Endorsements and audits on surplus lines insurance policies, whether generating additional premium or resulting in a return of premium, must be reported for the tax year in which the endorsement or audit occurs. Do not report these transactions for the tax year in which the original policy was reported. The tax for endorsements and audits that generate return premiums due a policyholder must be calculated using the tax rate that was originally charged.
Exempt premiums are premiums for a surplus lines policy that covers risks or exposures that are properly allocated to federal waters, international waters, or risks or exposures that are under the jurisdiction of a foreign government. Effective Jan. 1, 2014, premiums on risks or exposures under ocean marine insurance coverage of stored or in-transit baled cotton for export are exempt from surplus lines premium tax.
Federal preemptions to state taxation for surplus lines insurance include premiums for policies issued to the following entities: the Federal Deposit Insurance Corporation (FDIC), when it acts as the receiver of a failed financial institution that holds the property being insured; the National Credit Union Administration; a federally chartered credit union; and Indian Tribal Nations. Refer to Publication 94-142 (PDF).
Texas returned premiums - Report the unearned portion of the premium credited or refunded to a policyholder as a result of cancellation or premium adjustment prior to the policy expiration.
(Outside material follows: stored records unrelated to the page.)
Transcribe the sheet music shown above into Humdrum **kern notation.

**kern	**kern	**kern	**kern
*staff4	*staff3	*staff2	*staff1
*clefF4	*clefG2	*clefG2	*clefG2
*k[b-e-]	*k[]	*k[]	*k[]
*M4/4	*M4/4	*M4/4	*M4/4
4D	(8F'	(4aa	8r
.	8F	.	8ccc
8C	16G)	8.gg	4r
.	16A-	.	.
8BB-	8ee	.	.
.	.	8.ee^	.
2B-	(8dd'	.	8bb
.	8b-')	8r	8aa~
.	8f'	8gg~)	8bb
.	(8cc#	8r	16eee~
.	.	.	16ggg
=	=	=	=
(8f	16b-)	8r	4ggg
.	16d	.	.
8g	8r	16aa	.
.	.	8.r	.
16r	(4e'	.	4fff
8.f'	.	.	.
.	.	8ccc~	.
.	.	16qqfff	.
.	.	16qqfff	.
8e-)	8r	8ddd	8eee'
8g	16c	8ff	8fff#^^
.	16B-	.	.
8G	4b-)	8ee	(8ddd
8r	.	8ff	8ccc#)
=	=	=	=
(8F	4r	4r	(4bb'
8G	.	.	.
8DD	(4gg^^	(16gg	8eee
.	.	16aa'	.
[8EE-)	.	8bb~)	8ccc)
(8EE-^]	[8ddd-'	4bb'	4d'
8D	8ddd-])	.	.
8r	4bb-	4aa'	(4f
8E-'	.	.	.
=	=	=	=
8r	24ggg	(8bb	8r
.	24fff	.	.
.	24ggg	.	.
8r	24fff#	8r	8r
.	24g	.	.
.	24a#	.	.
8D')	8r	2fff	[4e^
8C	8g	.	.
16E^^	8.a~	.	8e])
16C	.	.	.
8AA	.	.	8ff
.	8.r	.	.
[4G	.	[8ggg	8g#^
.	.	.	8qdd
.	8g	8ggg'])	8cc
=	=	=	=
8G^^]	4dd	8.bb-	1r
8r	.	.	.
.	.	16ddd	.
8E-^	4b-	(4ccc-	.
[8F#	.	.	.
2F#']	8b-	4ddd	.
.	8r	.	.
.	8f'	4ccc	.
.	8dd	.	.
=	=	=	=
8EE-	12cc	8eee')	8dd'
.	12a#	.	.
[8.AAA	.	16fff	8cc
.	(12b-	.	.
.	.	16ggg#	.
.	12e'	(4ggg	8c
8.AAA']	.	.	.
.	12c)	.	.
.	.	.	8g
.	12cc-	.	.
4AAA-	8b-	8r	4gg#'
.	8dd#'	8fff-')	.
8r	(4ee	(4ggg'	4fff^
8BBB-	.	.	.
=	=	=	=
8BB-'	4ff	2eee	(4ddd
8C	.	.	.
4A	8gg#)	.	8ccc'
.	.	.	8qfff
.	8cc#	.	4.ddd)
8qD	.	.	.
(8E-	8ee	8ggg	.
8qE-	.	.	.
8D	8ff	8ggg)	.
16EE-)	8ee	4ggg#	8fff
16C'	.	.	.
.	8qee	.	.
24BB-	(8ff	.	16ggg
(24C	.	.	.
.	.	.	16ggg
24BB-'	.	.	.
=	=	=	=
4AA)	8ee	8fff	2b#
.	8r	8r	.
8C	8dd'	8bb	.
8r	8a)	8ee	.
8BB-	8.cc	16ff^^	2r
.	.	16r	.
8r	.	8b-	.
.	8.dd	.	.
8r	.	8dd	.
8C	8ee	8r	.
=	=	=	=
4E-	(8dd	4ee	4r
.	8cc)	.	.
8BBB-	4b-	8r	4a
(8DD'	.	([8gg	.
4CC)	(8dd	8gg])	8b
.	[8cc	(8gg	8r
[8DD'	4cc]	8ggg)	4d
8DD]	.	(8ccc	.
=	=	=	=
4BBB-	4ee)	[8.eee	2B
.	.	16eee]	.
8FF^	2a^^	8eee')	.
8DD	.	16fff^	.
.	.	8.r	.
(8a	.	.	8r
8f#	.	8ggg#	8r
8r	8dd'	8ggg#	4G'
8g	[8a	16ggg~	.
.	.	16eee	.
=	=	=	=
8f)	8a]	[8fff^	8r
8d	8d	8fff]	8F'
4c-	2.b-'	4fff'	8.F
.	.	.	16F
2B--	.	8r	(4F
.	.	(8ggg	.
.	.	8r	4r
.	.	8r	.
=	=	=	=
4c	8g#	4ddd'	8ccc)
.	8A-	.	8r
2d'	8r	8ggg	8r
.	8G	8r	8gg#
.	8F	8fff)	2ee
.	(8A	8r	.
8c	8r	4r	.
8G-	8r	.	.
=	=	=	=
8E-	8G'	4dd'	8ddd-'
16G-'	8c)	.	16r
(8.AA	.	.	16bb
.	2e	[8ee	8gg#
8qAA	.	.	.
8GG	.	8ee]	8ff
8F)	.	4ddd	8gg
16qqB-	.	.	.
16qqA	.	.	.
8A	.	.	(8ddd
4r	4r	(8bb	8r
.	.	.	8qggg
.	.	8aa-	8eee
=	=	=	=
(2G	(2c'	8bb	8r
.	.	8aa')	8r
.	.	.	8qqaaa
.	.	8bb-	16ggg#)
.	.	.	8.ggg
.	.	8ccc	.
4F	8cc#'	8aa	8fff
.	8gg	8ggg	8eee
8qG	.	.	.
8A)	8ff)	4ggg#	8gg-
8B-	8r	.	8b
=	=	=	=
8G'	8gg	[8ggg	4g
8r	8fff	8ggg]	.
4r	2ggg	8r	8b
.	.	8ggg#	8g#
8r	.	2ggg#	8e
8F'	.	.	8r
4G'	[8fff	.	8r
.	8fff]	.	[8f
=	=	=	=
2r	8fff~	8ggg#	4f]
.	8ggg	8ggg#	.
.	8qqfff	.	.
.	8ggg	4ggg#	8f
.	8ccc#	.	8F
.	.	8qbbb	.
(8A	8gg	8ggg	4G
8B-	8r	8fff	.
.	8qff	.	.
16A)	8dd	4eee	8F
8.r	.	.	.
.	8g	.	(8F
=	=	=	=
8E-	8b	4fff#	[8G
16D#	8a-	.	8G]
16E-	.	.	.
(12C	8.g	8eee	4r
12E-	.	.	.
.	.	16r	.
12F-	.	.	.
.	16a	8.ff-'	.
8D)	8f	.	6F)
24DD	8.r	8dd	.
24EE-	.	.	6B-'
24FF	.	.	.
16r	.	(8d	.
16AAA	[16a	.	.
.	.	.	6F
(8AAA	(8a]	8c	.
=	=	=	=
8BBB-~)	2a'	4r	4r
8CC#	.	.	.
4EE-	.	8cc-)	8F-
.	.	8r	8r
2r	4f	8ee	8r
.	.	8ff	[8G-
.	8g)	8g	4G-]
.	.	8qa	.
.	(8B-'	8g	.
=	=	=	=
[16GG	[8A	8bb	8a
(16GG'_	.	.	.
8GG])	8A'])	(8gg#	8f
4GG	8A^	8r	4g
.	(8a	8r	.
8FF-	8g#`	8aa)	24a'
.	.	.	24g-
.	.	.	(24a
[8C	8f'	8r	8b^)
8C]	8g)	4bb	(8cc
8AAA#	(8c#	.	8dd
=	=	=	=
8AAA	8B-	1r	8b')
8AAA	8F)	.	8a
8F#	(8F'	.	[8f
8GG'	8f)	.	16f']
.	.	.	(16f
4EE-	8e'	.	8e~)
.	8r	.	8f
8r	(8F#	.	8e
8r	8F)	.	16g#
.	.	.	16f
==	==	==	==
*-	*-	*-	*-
An agent reporting on the premium received basis will not have returned premiums.
Purchasing groups obtaining coverage from insurers licensed in Texas or surplus lines agents licensed in Texas do NOT owe tax on this report, but must file a zero report.
Purchasing groups obtaining coverage independently through negotiations and procurement occurring outside Texas are subject to tax on the premiums paid for coverage of their members located in Texas.